Have you ever been in a situation at work or at home where you don’t trust something someone’s doing for you, and you feel you have to watch over their every step? Maybe you think you’re the only person who can do something so it gets done right - which means you take on more work than you can handle?

Or do you find yourself being suspicious of people you don’t know and you feel unsafe around them? I’m not talking about people we meet in a dark alley where it may be prudent to run; but everyday people we come across who may wish to start up a conversation. 

I got to a point in my life where I became aware that not only did I not trust anything or anyone on the outside, but I didn’t trust myself either. I didn’t trust my ability to make the ‘right’ decision, or I’d angst over a decision I had to make, in case I made the ‘wrong’ choice.

★ ★ ★ ★

WORK INSTRUCTION 1 - Return the portion of the passage on trust between "Have you ever" and "the ‘wrong’ choice.", inclusive.
WORK INSTRUCTION 2 - In the passage on trust, which people does the writer say they are not talking about when describing suspicion of strangers?
WORK INSTRUCTION 3 - Extend the passage on trust, starting after its final sentence.
The rows come from a different source than the passage on trust above.

AVAILABLE DATA -
★ ★ ★ ★

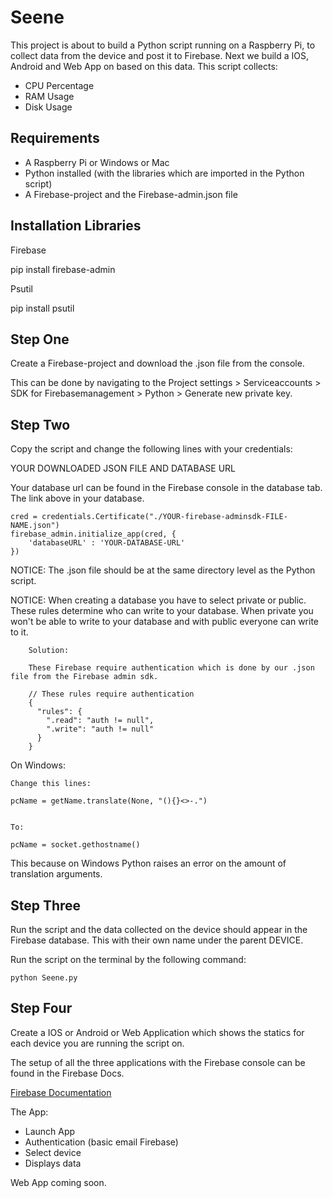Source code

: # Seene

This project is about to build a Python script running on a Raspberry Pi, to collect data from the device and post it to Firebase. Next we build a IOS, Android and Web App on based on this data.
This script collects:
* CPU Percentage
* RAM Usage
* Disk Usage

## Requirements
- A Raspberry Pi or Windows or Mac
- Python installed (with the libraries which are imported in the Python script)
- A Firebase-project and the Firebase-admin.json file

## Installation Libraries

Firebase

pip install firebase-admin


Psutil

pip install psutil

## Step One
Create a Firebase-project and download the .json file from the console.

This can be done by navigating to the Project settings > Serviceaccounts > SDK for Firebasemanagement > Python > Generate new private key.

## Step Two
Copy the script and change the following lines with your credentials:

YOUR DOWNLOADED JSON FILE AND DATABASE URL

Your database url can be found in the Firebase console in the database tab. The link above in your database.

    cred = credentials.Certificate("./YOUR-firebase-adminsdk-FILE-NAME.json")
    firebase_admin.initialize_app(cred, {
        'databaseURL' : 'YOUR-DATABASE-URL'
    })

NOTICE: The .json file should be at the same directory level as the Python script.


NOTICE: When creating a database you have to select private or public. These rules determine who can write to your database.
        When private you won't be able to write to your database and with public everyone can write to it.
        
        Solution:
        
        These Firebase require authentication which is done by our .json file from the Firebase admin sdk.
        
        // These rules require authentication
        {
          "rules": {
            ".read": "auth != null",
            ".write": "auth != null"
          }
        }

On Windows:

    Change this lines:
    
    pcName = getName.translate(None, "(){}<>-.")
    
    
    To:
    
    pcName = socket.gethostname()
    
This because on Windows Python raises an error on the amount of translation arguments.
    

## Step Three
Run the script and the data collected on the device should appear in the Firebase database.
This with their own name under the parent DEVICE.


Run the script on the terminal by the following command:

    python Seene.py

## Step Four
Create a IOS or Android or Web Application which shows the statics for each device you are running the script on.

The setup of all the three applications with the Firebase console can be found in the Firebase Docs.

[Firebase Documentation](https://firebase.google.com/docs/ "Firebase Docs")

The App:

* Launch App
* Authentication (basic email Firebase)
* Select device
* Displays data


Web App coming soon.


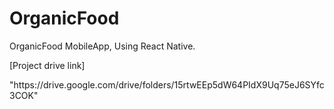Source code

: # OrganicFood
OrganicFood MobileApp, Using React Native.
<p>[Project drive link]</p> "https://drive.google.com/drive/folders/15rtwEEp5dW64PIdX9Uq75eJ6SYfc3COK"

★ ★ ★ ★

EXERCISE RESPONSE 1 -
Have you ever been in a situation at work or at home where you don’t trust something someone’s doing for you, and you feel you have to watch over their every step? Maybe you think you’re the only person who can do something so it gets done right - which means you take on more work than you can handle?

Or do you find yourself being suspicious of people you don’t know and you feel unsafe around them? I’m not talking about people we meet in a dark alley where it may be prudent to run; but everyday people we come across who may wish to start up a conversation. 

I got to a point in my life where I became aware that not only did I not trust anything or anyone on the outside, but I didn’t trust myself either. I didn’t trust my ability to make the ‘right’ decision, or I’d angst over a decision I had to make, in case I made the ‘wrong’ choice.

EXERCISE RESPONSE 2 - People met in a dark alley, where it may be prudent to run.

EXERCISE RESPONSE 3 -
That was kind of scary for me. If I couldn’t trust myself, and I couldn’t trust the people around me, then who could I trust? I was constantly looking out for the next thing to go wrong, or for the next person to 'do me harm'. It was a very subtle pattern but a very debilitating one.

Luckily, I suppose you could say, the same kind of situations were repeating themselves over and over again, for me to see my mistrust and to enable me to choose for something better for myself. I wanted peace, and I began to see the fear thoughts weren’t real. By going inward and meditating, I reconnected to a greater force for good. A connection to all things - and my trust returned. It wasn't a blind trust, but a solid awareness that my world meant me no harm. It’s a much more open and exciting way to live.